Gosforth Park is a park north of Gosforth in the city of Newcastle upon Tyne, England. It houses Newcastle Racecourse, Virgin Money Unity Arena, a Britannia hotel, two golf courses, a garden centre and a football centre. It is also home to Gosforth Nature Reserve, a private SSSI managed by the Natural History Society of Northumbria, consisting of a lake and woodland.

The park was laid out by Charles Brandling (1733–1802), a wealthy coal-mine owner and local politician, to adorn his new mansion, Gosforth House (now Brandling House, the racecourse hospitality and conference centre), built 1755–64.

Up to the 1950s tramcars came into the park on race days through a special gate from what was then the A1 Great North Road.

Between 2016 and 2019 the two walled gardens and icehouse at Gosforth Park were the subject of archaeological investigations by AAG Archaeology, prior to the gardens having houses built within them.

== Hotel ==
The Gosforth Park Hotel, now in the Britannia Hotels chain, was originally built in 1965 and opened by the Duke of Northumberland, and by 1986 was owned by Scottish & Newcastle and run by Thistle Hotels. Between being in the Thistle and Britannia portfolios it had been operated as a Marriott.

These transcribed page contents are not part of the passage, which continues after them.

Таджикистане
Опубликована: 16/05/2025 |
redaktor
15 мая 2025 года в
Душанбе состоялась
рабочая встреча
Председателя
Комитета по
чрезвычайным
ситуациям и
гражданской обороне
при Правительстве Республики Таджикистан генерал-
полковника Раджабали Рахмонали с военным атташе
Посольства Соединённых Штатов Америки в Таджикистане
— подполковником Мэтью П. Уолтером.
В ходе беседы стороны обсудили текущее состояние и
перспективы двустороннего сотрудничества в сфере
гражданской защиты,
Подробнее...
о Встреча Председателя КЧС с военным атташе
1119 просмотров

== Virgin Money Unity Arena ==
Virgin Money Unity Arena is the UK's first purpose built socially distanced outdoor entertainment venue constructed in the grounds of Gosforth Park. During 2020 the COVID-19 pandemic caused all concert and stand-up comedy events in the country to be cancelled. As the country came out of lockdown a number of efforts were made to re-start entertainment events including some drive-in venues.

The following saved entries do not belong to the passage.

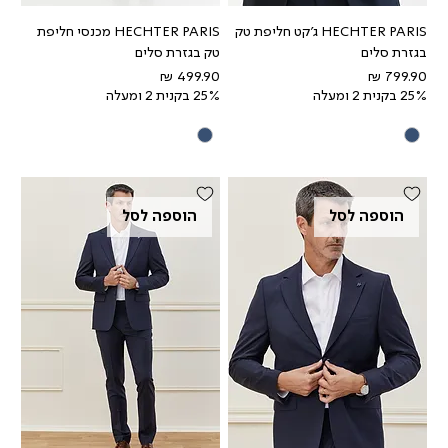
HECHTER PARIS ג'קט חליפת טק
HECHTER PARIS מכנסי חליפת
בגזרת סלים
טק בגזרת סלים
מחיר
מחיר
25% בקנית 2 ומעלה
25% בקנית 2 ומעלה
הוספה לסל
הוספה לסל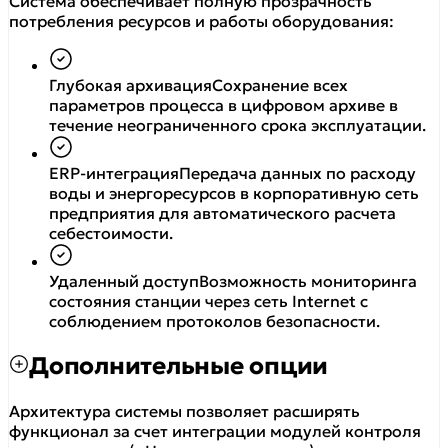
Система обеспечивает полную прозрачность
потребления ресурсов и работы оборудования:
Глубокая архивация
Сохранение всех
параметров процесса в цифровом архиве в
течение неограниченного срока эксплуатации.
ERP-интеграция
Передача данных по расходу
воды и энергоресурсов в корпоративную сеть
предприятия для автоматического расчета
себестоимости.
Удаленный доступ
Возможность мониторинга
состояния станции через сеть Internet с
соблюдением протоколов безопасности.
Дополнительные опции
Архитектура системы позволяет расширять
функционал за счет интеграции модулей контроля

The temporary outdoor venue site is 45000 sqm and consists of 500 viewing spaces. Each socially distanced viewing space can occupy up to 5 people bringing the maximum capacity of the venue to 2500. The first two concerts on 11 and 13 August by North Tyneside singer Sam Fender sold out in minutes.

The venue is operated by SSD Concerts and Engine No.4. The event's title sponsor is the Virgin Money bank who have their headquarters in the nearby Regent Centre business park.